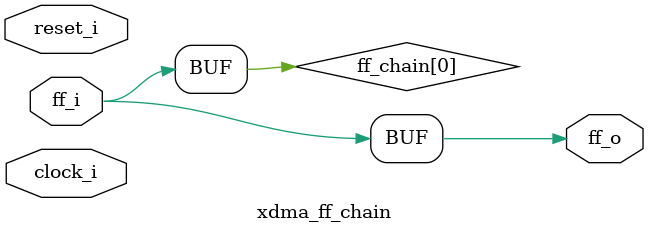
<source format=v>
/*****************************************************************************
** Description:
**    Flop Chain
**
******************************************************************************/

`timescale 1ps/1ps

`define AS_PHYREG(clk, reset, q, d, rstval)  \
   always @(posedge clk or posedge reset) begin \
      if (reset) \
         q  <= #(TCQ)   rstval;  \
      else  \
         q  <= #(TCQ)   d; \
   end

`define PHYREG(clk, reset, q, d, rstval)  \
   always @(posedge clk) begin \
      if (reset) \
         q  <= #(TCQ)   rstval;  \
      else  \
         q  <= #(TCQ)   d; \
   end

(* DowngradeIPIdentifiedWarnings = "yes" *)
module xdma_ff_chain #(
   // Parameters
   parameter integer PIPELINE_STAGES   = 0,        // 0 = no pipeline; 1 = 1 stage; 2 = 2 stages; 3 = 3 stages
   parameter         ASYNC             = "FALSE",
   parameter integer FF_WIDTH          = 1,
   parameter integer RST_VAL           = 0,
   parameter integer TCQ               = 1
)  (   
   input  wire                         clock_i,          
   input  wire                         reset_i,           
   input  wire [FF_WIDTH-1:0]          ff_i,            
   output wire [FF_WIDTH-1:0]          ff_o        
   );

   genvar   var_i;

   reg   [FF_WIDTH-1:0]          ff_chain [PIPELINE_STAGES:0];

   always @(*) ff_chain[0] = ff_i;

generate
   if (PIPELINE_STAGES > 0) begin:  with_ff_chain
      for (var_i = 0; var_i < PIPELINE_STAGES; var_i = var_i + 1) begin: ff_chain_gen
         if (ASYNC == "TRUE") begin: async_rst
            `AS_PHYREG(clock_i, reset_i, ff_chain[var_i+1], ff_chain[var_i], RST_VAL)
         end else begin: sync_rst
            `PHYREG(clock_i, reset_i, ff_chain[var_i+1], ff_chain[var_i], RST_VAL)
         end
      end
   end
endgenerate

   assign ff_o = ff_chain[PIPELINE_STAGES];

endmodule

</source>
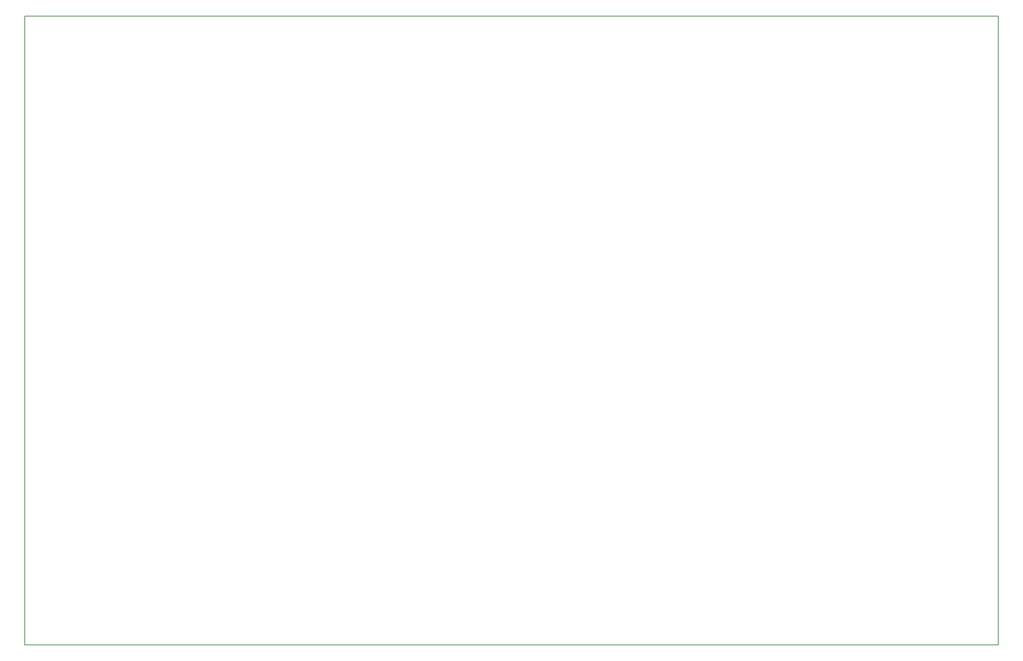
<source format=gbr>
%TF.GenerationSoftware,KiCad,Pcbnew,(6.0.0)*%
%TF.CreationDate,2023-05-12T18:24:35+02:00*%
%TF.ProjectId,Pot.butt_pcb,506f742e-6275-4747-945f-7063622e6b69,rev?*%
%TF.SameCoordinates,Original*%
%TF.FileFunction,Profile,NP*%
%FSLAX46Y46*%
G04 Gerber Fmt 4.6, Leading zero omitted, Abs format (unit mm)*
G04 Created by KiCad (PCBNEW (6.0.0)) date 2023-05-12 18:24:35*
%MOMM*%
%LPD*%
G01*
G04 APERTURE LIST*
%TA.AperFunction,Profile*%
%ADD10C,0.200000*%
%TD*%
G04 APERTURE END LIST*
D10*
X50000000Y-23000000D02*
X270000000Y-23000000D01*
X270000000Y-23000000D02*
X270000000Y-165000000D01*
X270000000Y-165000000D02*
X50000000Y-165000000D01*
X50000000Y-165000000D02*
X50000000Y-23000000D01*
M02*

</source>
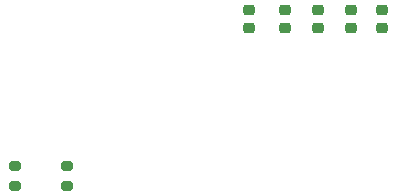
<source format=gbp>
%TF.GenerationSoftware,KiCad,Pcbnew,8.0.5*%
%TF.CreationDate,2024-12-24T01:11:55+09:00*%
%TF.ProjectId,Balancing_robot,42616c61-6e63-4696-9e67-5f726f626f74,rev?*%
%TF.SameCoordinates,Original*%
%TF.FileFunction,Paste,Bot*%
%TF.FilePolarity,Positive*%
%FSLAX46Y46*%
G04 Gerber Fmt 4.6, Leading zero omitted, Abs format (unit mm)*
G04 Created by KiCad (PCBNEW 8.0.5) date 2024-12-24 01:11:55*
%MOMM*%
%LPD*%
G01*
G04 APERTURE LIST*
G04 Aperture macros list*
%AMRoundRect*
0 Rectangle with rounded corners*
0 $1 Rounding radius*
0 $2 $3 $4 $5 $6 $7 $8 $9 X,Y pos of 4 corners*
0 Add a 4 corners polygon primitive as box body*
4,1,4,$2,$3,$4,$5,$6,$7,$8,$9,$2,$3,0*
0 Add four circle primitives for the rounded corners*
1,1,$1+$1,$2,$3*
1,1,$1+$1,$4,$5*
1,1,$1+$1,$6,$7*
1,1,$1+$1,$8,$9*
0 Add four rect primitives between the rounded corners*
20,1,$1+$1,$2,$3,$4,$5,0*
20,1,$1+$1,$4,$5,$6,$7,0*
20,1,$1+$1,$6,$7,$8,$9,0*
20,1,$1+$1,$8,$9,$2,$3,0*%
G04 Aperture macros list end*
%ADD10RoundRect,0.225000X-0.250000X0.225000X-0.250000X-0.225000X0.250000X-0.225000X0.250000X0.225000X0*%
%ADD11RoundRect,0.200000X-0.275000X0.200000X-0.275000X-0.200000X0.275000X-0.200000X0.275000X0.200000X0*%
%ADD12RoundRect,0.200000X0.275000X-0.200000X0.275000X0.200000X-0.275000X0.200000X-0.275000X-0.200000X0*%
G04 APERTURE END LIST*
D10*
%TO.C,C12*%
X136005000Y-86575000D03*
X136005000Y-88125000D03*
%TD*%
D11*
%TO.C,R3*%
X116224200Y-99801600D03*
X116224200Y-101451600D03*
%TD*%
D10*
%TO.C,C6*%
X139055000Y-86575000D03*
X139055000Y-88125000D03*
%TD*%
D12*
%TO.C,R8*%
X120593000Y-101451600D03*
X120593000Y-99801600D03*
%TD*%
D10*
%TO.C,C10*%
X147315000Y-86590000D03*
X147315000Y-88140000D03*
%TD*%
%TO.C,C8*%
X144625000Y-86590000D03*
X144625000Y-88140000D03*
%TD*%
%TO.C,C7*%
X141875000Y-86575000D03*
X141875000Y-88125000D03*
%TD*%
M02*

</source>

## WHAT YOU SHOULD DO
Down to the final line, restate the material above word for word, but omit its pictures.

## FINAL ANSWER
<source format=v>
/*****************************************************************************
** Description:
**    Flop Chain
**
******************************************************************************/

`timescale 1ps/1ps

`define AS_PHYREG(clk, reset, q, d, rstval)  \
   always @(posedge clk or posedge reset) begin \
      if (reset) \
         q  <= #(TCQ)   rstval;  \
      else  \
         q  <= #(TCQ)   d; \
   end

`define PHYREG(clk, reset, q, d, rstval)  \
   always @(posedge clk) begin \
      if (reset) \
         q  <= #(TCQ)   rstval;  \
      else  \
         q  <= #(TCQ)   d; \
   end

(* DowngradeIPIdentifiedWarnings = "yes" *)
module xdma_ff_chain #(
   // Parameters
   parameter integer PIPELINE_STAGES   = 0,        // 0 = no pipeline; 1 = 1 stage; 2 = 2 stages; 3 = 3 stages
   parameter         ASYNC             = "FALSE",
   parameter integer FF_WIDTH          = 1,
   parameter integer RST_VAL           = 0,
   parameter integer TCQ               = 1
)  (   
   input  wire                         clock_i,          
   input  wire                         reset_i,           
   input  wire [FF_WIDTH-1:0]          ff_i,            
   output wire [FF_WIDTH-1:0]          ff_o        
   );

   genvar   var_i;

   reg   [FF_WIDTH-1:0]          ff_chain [PIPELINE_STAGES:0];

   always @(*) ff_chain[0] = ff_i;

generate
   if (PIPELINE_STAGES > 0) begin:  with_ff_chain
      for (var_i = 0; var_i < PIPELINE_STAGES; var_i = var_i + 1) begin: ff_chain_gen
         if (ASYNC == "TRUE") begin: async_rst
            `AS_PHYREG(clock_i, reset_i, ff_chain[var_i+1], ff_chain[var_i], RST_VAL)
         end else begin: sync_rst
            `PHYREG(clock_i, reset_i, ff_chain[var_i+1], ff_chain[var_i], RST_VAL)
         end
      end
   end
endgenerate

   assign ff_o = ff_chain[PIPELINE_STAGES];

endmodule

</source>
<source format=gbr>
%TF.GenerationSoftware,KiCad,Pcbnew,(6.0.0)*%
%TF.CreationDate,2023-05-12T18:24:35+02:00*%
%TF.ProjectId,Pot.butt_pcb,506f742e-6275-4747-945f-7063622e6b69,rev?*%
%TF.SameCoordinates,Original*%
%TF.FileFunction,Profile,NP*%
%FSLAX46Y46*%
G04 Gerber Fmt 4.6, Leading zero omitted, Abs format (unit mm)*
G04 Created by KiCad (PCBNEW (6.0.0)) date 2023-05-12 18:24:35*
%MOMM*%
%LPD*%
G01*
G04 APERTURE LIST*
%TA.AperFunction,Profile*%
%ADD10C,0.200000*%
%TD*%
G04 APERTURE END LIST*
D10*
X50000000Y-23000000D02*
X270000000Y-23000000D01*
X270000000Y-23000000D02*
X270000000Y-165000000D01*
X270000000Y-165000000D02*
X50000000Y-165000000D01*
X50000000Y-165000000D02*
X50000000Y-23000000D01*
M02*

</source>
<source format=gbp>
%TF.GenerationSoftware,KiCad,Pcbnew,8.0.5*%
%TF.CreationDate,2024-12-24T01:11:55+09:00*%
%TF.ProjectId,Balancing_robot,42616c61-6e63-4696-9e67-5f726f626f74,rev?*%
%TF.SameCoordinates,Original*%
%TF.FileFunction,Paste,Bot*%
%TF.FilePolarity,Positive*%
%FSLAX46Y46*%
G04 Gerber Fmt 4.6, Leading zero omitted, Abs format (unit mm)*
G04 Created by KiCad (PCBNEW 8.0.5) date 2024-12-24 01:11:55*
%MOMM*%
%LPD*%
G01*
G04 APERTURE LIST*
G04 Aperture macros list*
%AMRoundRect*
0 Rectangle with rounded corners*
0 $1 Rounding radius*
0 $2 $3 $4 $5 $6 $7 $8 $9 X,Y pos of 4 corners*
0 Add a 4 corners polygon primitive as box body*
4,1,4,$2,$3,$4,$5,$6,$7,$8,$9,$2,$3,0*
0 Add four circle primitives for the rounded corners*
1,1,$1+$1,$2,$3*
1,1,$1+$1,$4,$5*
1,1,$1+$1,$6,$7*
1,1,$1+$1,$8,$9*
0 Add four rect primitives between the rounded corners*
20,1,$1+$1,$2,$3,$4,$5,0*
20,1,$1+$1,$4,$5,$6,$7,0*
20,1,$1+$1,$6,$7,$8,$9,0*
20,1,$1+$1,$8,$9,$2,$3,0*%
G04 Aperture macros list end*
%ADD10RoundRect,0.225000X-0.250000X0.225000X-0.250000X-0.225000X0.250000X-0.225000X0.250000X0.225000X0*%
%ADD11RoundRect,0.200000X-0.275000X0.200000X-0.275000X-0.200000X0.275000X-0.200000X0.275000X0.200000X0*%
%ADD12RoundRect,0.200000X0.275000X-0.200000X0.275000X0.200000X-0.275000X0.200000X-0.275000X-0.200000X0*%
G04 APERTURE END LIST*
D10*
%TO.C,C12*%
X136005000Y-86575000D03*
X136005000Y-88125000D03*
%TD*%
D11*
%TO.C,R3*%
X116224200Y-99801600D03*
X116224200Y-101451600D03*
%TD*%
D10*
%TO.C,C6*%
X139055000Y-86575000D03*
X139055000Y-88125000D03*
%TD*%
D12*
%TO.C,R8*%
X120593000Y-101451600D03*
X120593000Y-99801600D03*
%TD*%
D10*
%TO.C,C10*%
X147315000Y-86590000D03*
X147315000Y-88140000D03*
%TD*%
%TO.C,C8*%
X144625000Y-86590000D03*
X144625000Y-88140000D03*
%TD*%
%TO.C,C7*%
X141875000Y-86575000D03*
X141875000Y-88125000D03*
%TD*%
M02*

</source>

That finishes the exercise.